On July 23, 2026, IBM entered into a definitive agreement to acquire HRL Laboratories from its joint owners, Boeing and General Motors, for an undisclosed sum. Under the agreement, IBM will integrate HRL's expertise in silicon-spin qubit engineering, quantum sensing, and cryogenics into its quantum computing development, while Boeing and GM will continue partnering with IBM on quantum applications.

==Notable accomplishments==
- The first working model of the laser was created at Hughes Research Laboratories in 1960 by Theodore Maiman (1927–2007).
- HRL began research on atomic clocks in 1959. In the late 1970s they produced experimental maser oscillators for NRL, which eventually led to space-based GPS atomic clocks.
- HRL began research on ion propulsion in 1960. This research led to the Hughes developed xenon ion propulsion system (XIPS. XIPS was used as the primary propulsion system on NASA's Deep Space 1 (launched in 1998). It is a standard option for primary stationkeeping on the Hughes/Boeing 601HP (first use: PAS-5, 1997) and the 702 (first use: Galaxy-XI, 1999) geostationary satellite families.
- HRL claims to have developed the liquid crystal wristwatch in 1975. J. David Margerum, a Hughes scientist, was instrumental in this work.
- HRL's SyNAPSE neuromorphic chip is the first chip to learn like the brain by altering synapses (listed as one of MIT Tech Review top ten breakthrough technologies) (2010s).

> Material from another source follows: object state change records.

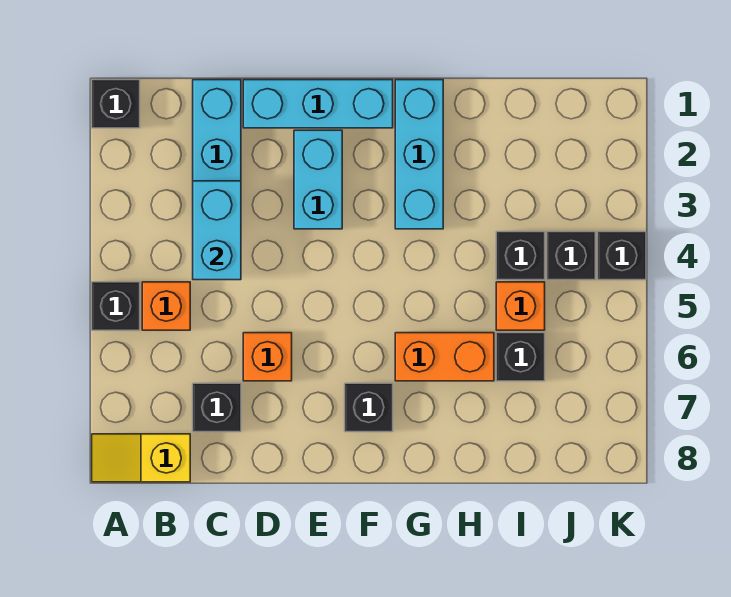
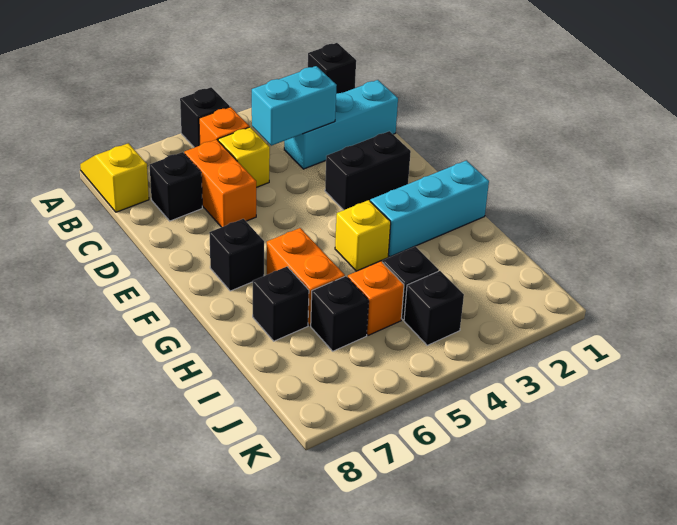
none -> yellow 1x1 brick [218,127,270,187]
cyan 1x3 brick [243,80,393,128] -> none
orange 1x1 brick [243,333,292,381] -> orange 1x2 brick [184,139,256,227]
cyan 1x2 brick [294,130,342,229] -> black 1x2 brick [325,131,411,210]
none -> yellow 1x1 brick [335,200,391,271]
black 1x1 brick [598,232,646,280] -> black 1x1 brick moved to [253,267,309,341]

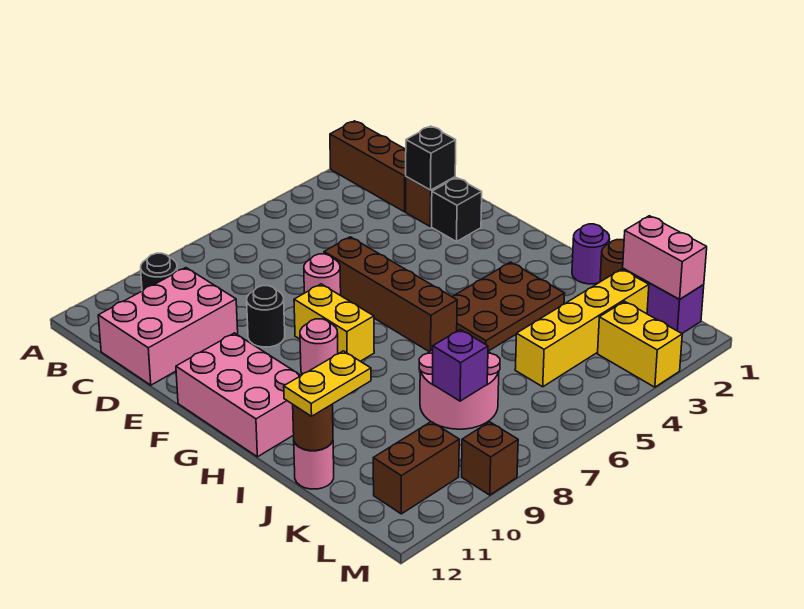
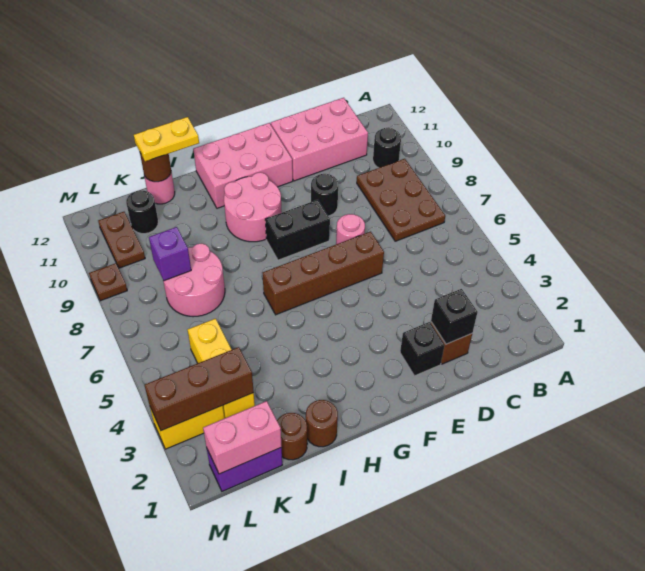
brown 1x3 brick [330,121,406,212] -> brown 1x3 brick moved to [144,347,254,431]
pink 2x3 brick [98,268,238,385] -> pink 2x3 brick turned to [271,98,368,181]
yellow 1x2 brick [294,284,374,361] -> black 1x2 brick [265,200,330,260]
pink 1x1 round brick [300,319,338,374] -> pink 2x2 round brick [224,172,282,242]
brown 2x3 plate [452,262,565,351] -> brown 2x3 plate moved to [357,159,445,241]
purple 1x1 round brick [572,224,610,284] -> brown 1x1 round brick [306,400,338,447]
yellow 1x2 plate [284,351,371,416] -> yellow 1x2 plate turned to [134,117,199,161]
yellow 1x4 brick [515,269,649,387] -> yellow 1x3 brick [188,319,255,418]
none -> black 1x1 round brick [126,190,158,234]
brown 1x2 brick [373,422,459,514] -> brown 1x2 plate [98,212,145,268]
brown 1x1 brick [462,422,518,495] -> brown 1x1 plate [89,263,127,301]

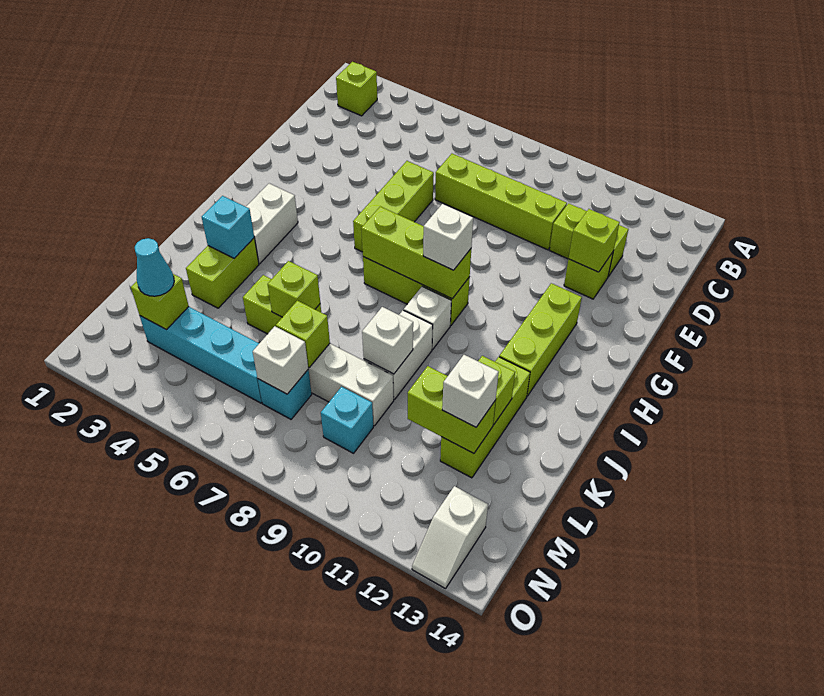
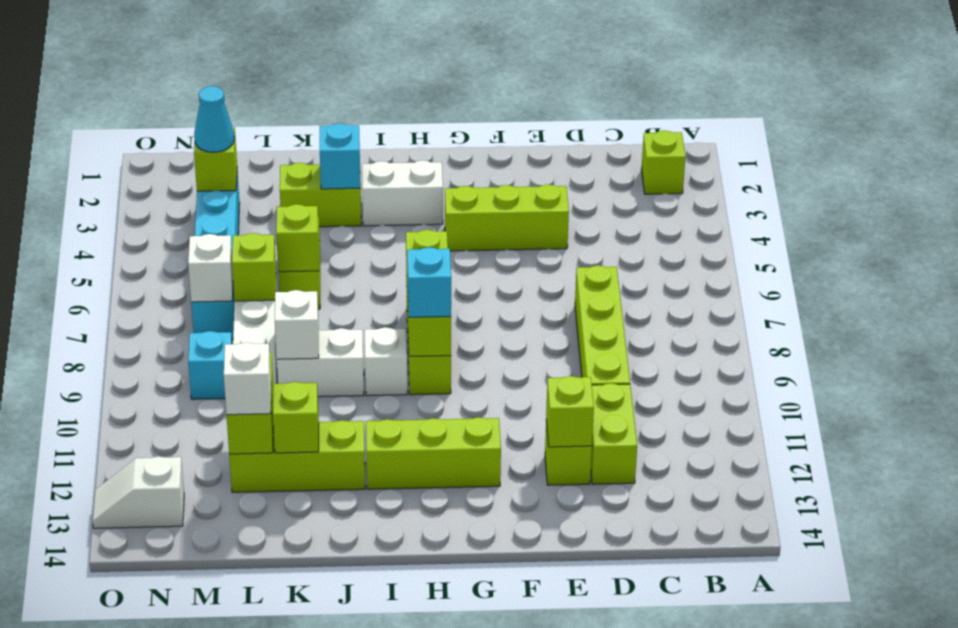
lime 1x3 brick [353,161,434,252] -> lime 1x3 brick moved to [445,184,569,251]
white 1x1 brick [423,204,473,270] -> cyan 1x1 brick [407,247,451,317]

- Developed world's largest most biologically accurate, integrated computational model of 9 brain systems explaining cognitive biases (2010s).
- CNN Top Ten DARPA Technologies (Cognitive Technology Threat Warning System), the world's first "cognitive-neural" binocular threat-detection technology (2010s).
- Developed "MagicNet", a pattern matching method using time-delay neural networks that is two times faster than deterministic finite automata for exact pattern matching (2011).
- Designed and built reconfigurable spatially immersive display system (1990s).
- First hybrid satellite-wireless ad hoc network (1990s).
- First stabilized outdoor augmented reality system (1990s).
- HRL developed the metallic microlattice, the lightest material, in 2011.
- Demonstrated singlet-triplet oscillations in a silicon quantum double dot (2012).